どの作品も最後の1ページまでどうなるのか分からない、しかもゾッとするような後味の悪さ。(「十字架の道」はコメディタッチでこれには当てはまりません)
それでも怖がりながらもついつい魅入られたように読んでしまう面白さも・・。
中でも表題作の「いま見てはいけない」と「第六の力」はおすすめです。

以外、解説からの引用+αとなります。
ネタバレを含むのでご了承ください。


「いま見てはいけない」
舞台はヴェネチア。
幼い娘クリスティンを髄膜炎で亡くした傷を癒しにヴェネツィアを訪れたローラとジョンの夫婦はレストランでスコットランド人の奇妙な姉妹と会う。
姉の方は視力を失ってから霊的な力が宿るようになったという。彼女は夫婦の間に、亡くなった娘が幸せそうに座っている姿が見えたと言ってローラを喜ばせるが、ジョンはこの邂逅に何故か不吉なものを感じる。
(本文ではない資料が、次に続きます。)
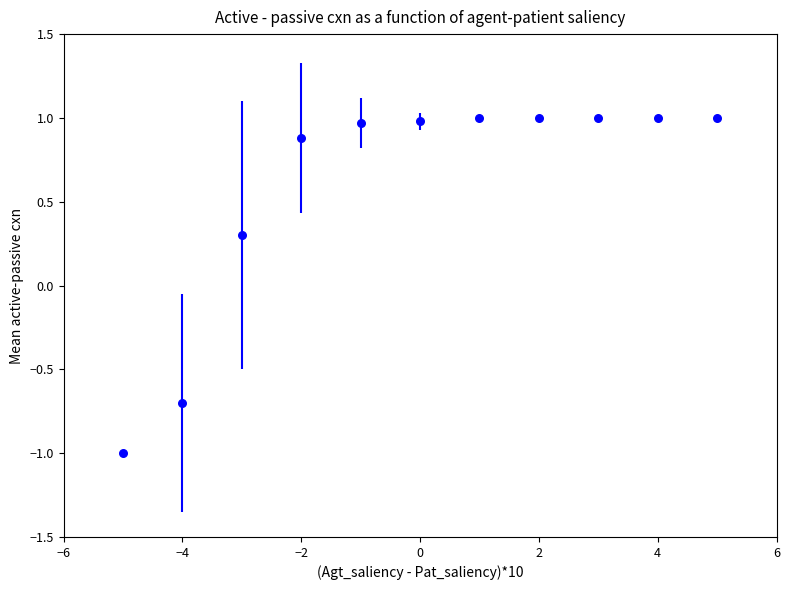

What Y value in the scatter plot is closest to 0?

0.3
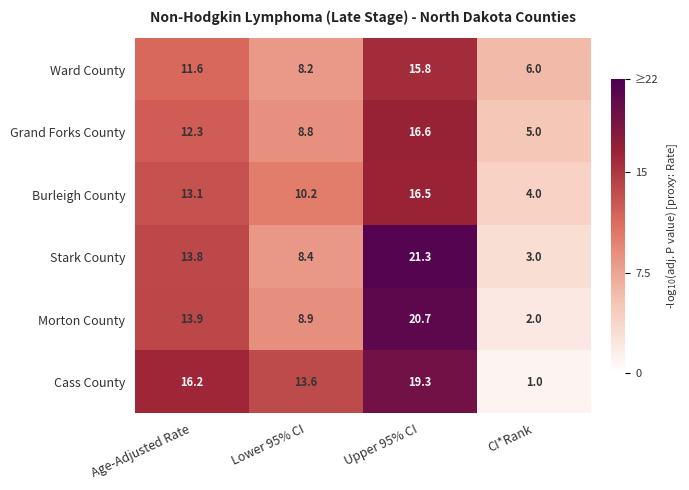

Where is Stark County nearest to the value 12?

Age-Adjusted Rate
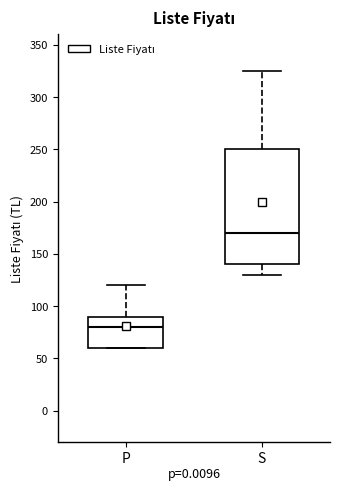

Reading left to right, read every box against the y-axis: the position of its median line, the range the box covers, and the ends of its whiskers. The values are not printed on the chart, so give them approximately, as read against the axis.

P: median 80, box 60 to 90, whiskers 60 to 120
S: median 170, box 140 to 250, whiskers 130 to 325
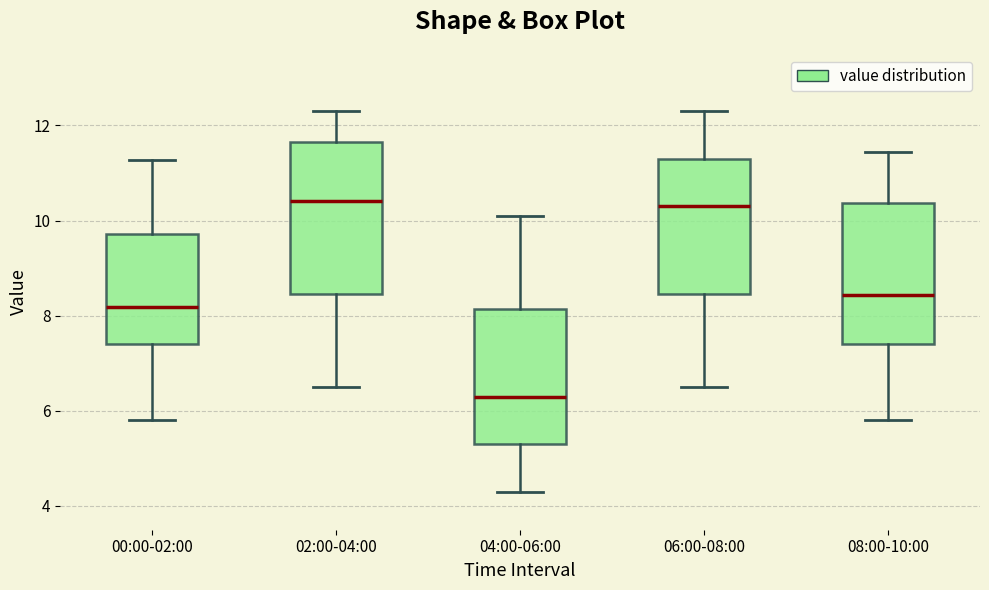

Reading left to right, transcribe this box plot: for each box, give where its median line is, the range the box spans, and where its two whiskers end, as read against the y-axis. The values are not printed on the chart, so give them approximately, as read against the axis.

00:00-02:00: median 8.2, box 7.4 to 9.8, whiskers 5.8 to 11.2
02:00-04:00: median 10.4, box 8.4 to 11.6, whiskers 6.6 to 12.4
04:00-06:00: median 6.4, box 5.4 to 8.2, whiskers 4.4 to 10.2
06:00-08:00: median 10.4, box 8.4 to 11.4, whiskers 6.6 to 12.4
08:00-10:00: median 8.4, box 7.4 to 10.4, whiskers 5.8 to 11.4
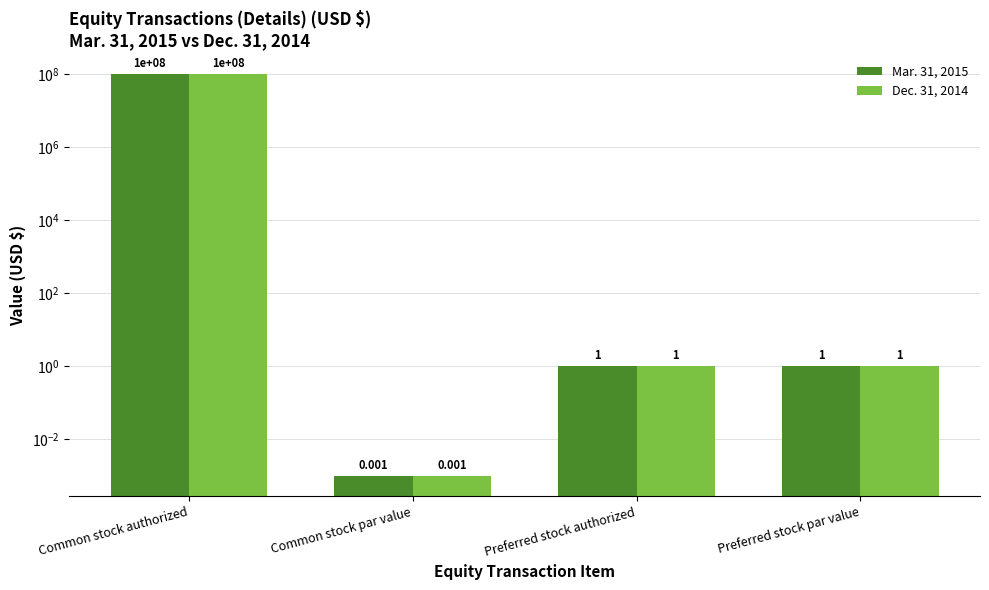

At which label is Mar. 31, 2015 closest to 50000000?

Preferred stock authorized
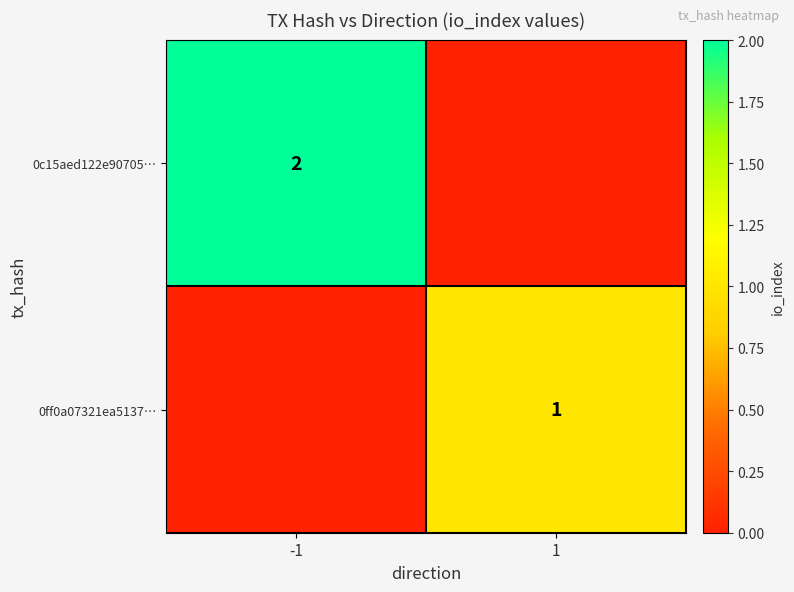

The 0ff0a07321ea5137… series shows 2 at 1. True or false?

False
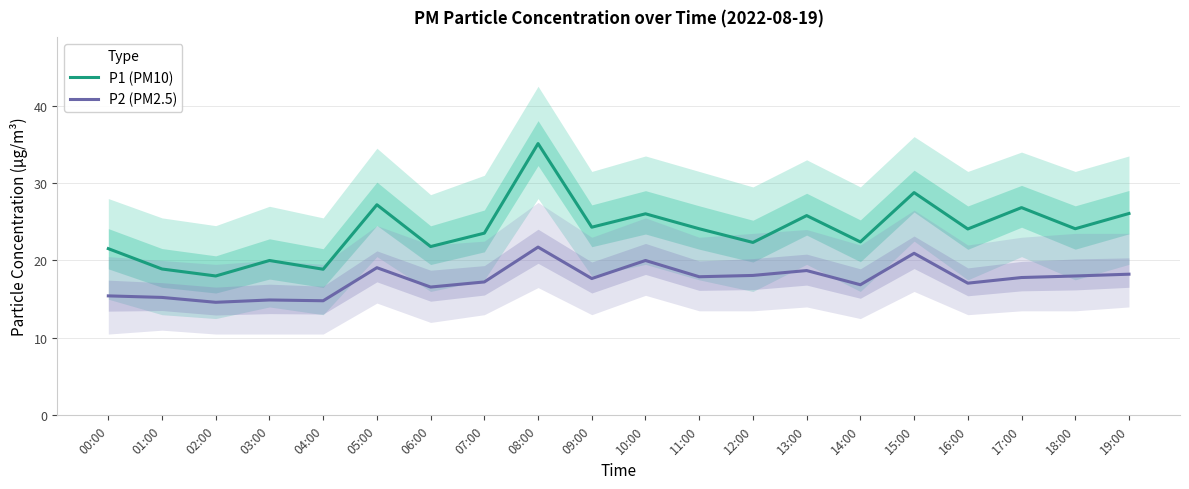

How many series are shown in this chart?

2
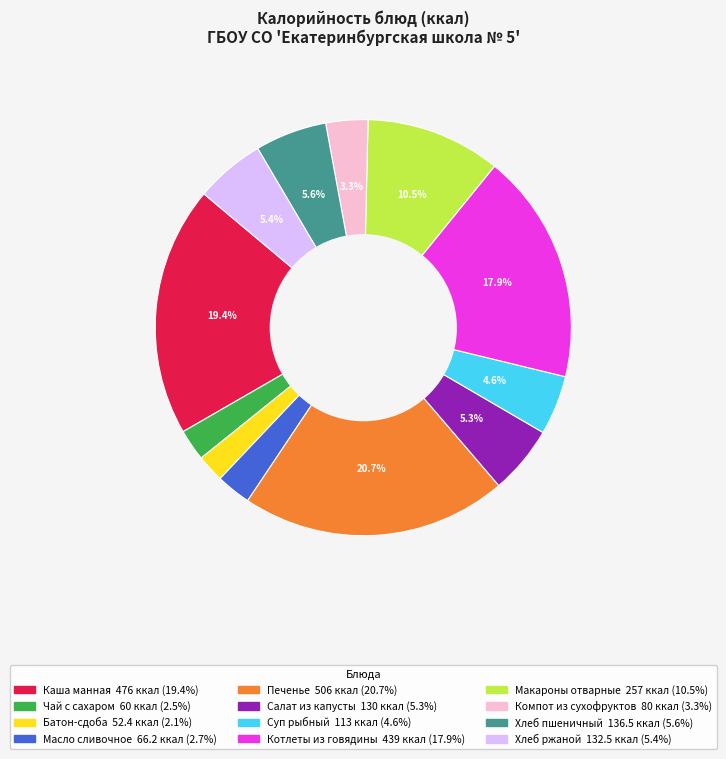

Which has a higher value, Батон-сдоба or Хлеб ржаной?

Хлеб ржаной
姉妹は、ヴェネチアにいるとジョンの命が危ういとクリスティンが伝えているというのだが……。  ヴェネチアの河の水面が、現在進行形で起きている連続殺人事件とジョンとローラの過去、そして未来をイマージュのように映し出す、ダークで幻想的な作品。


「第六の力」
発達障害の子どもニキを媒介に使い、白血病で死にゆく青年の生命エネルギーをコンピューターに取り込もうとする研究者グループの話。

ラストの不可解な描写からは、研究者たちが手を出してはいけない領域に踏み込んでしまった事の恐ろしさが深深と伝わってきます。
肉体が亡くなったあと、コンピューターに閉じ込められたケンの知性は?
そして政府の役人から研究を隠すために、コンピューターから解放され自由になったその精神エネルギーは何処へ?
私的にはこの短編が一番面白かったです。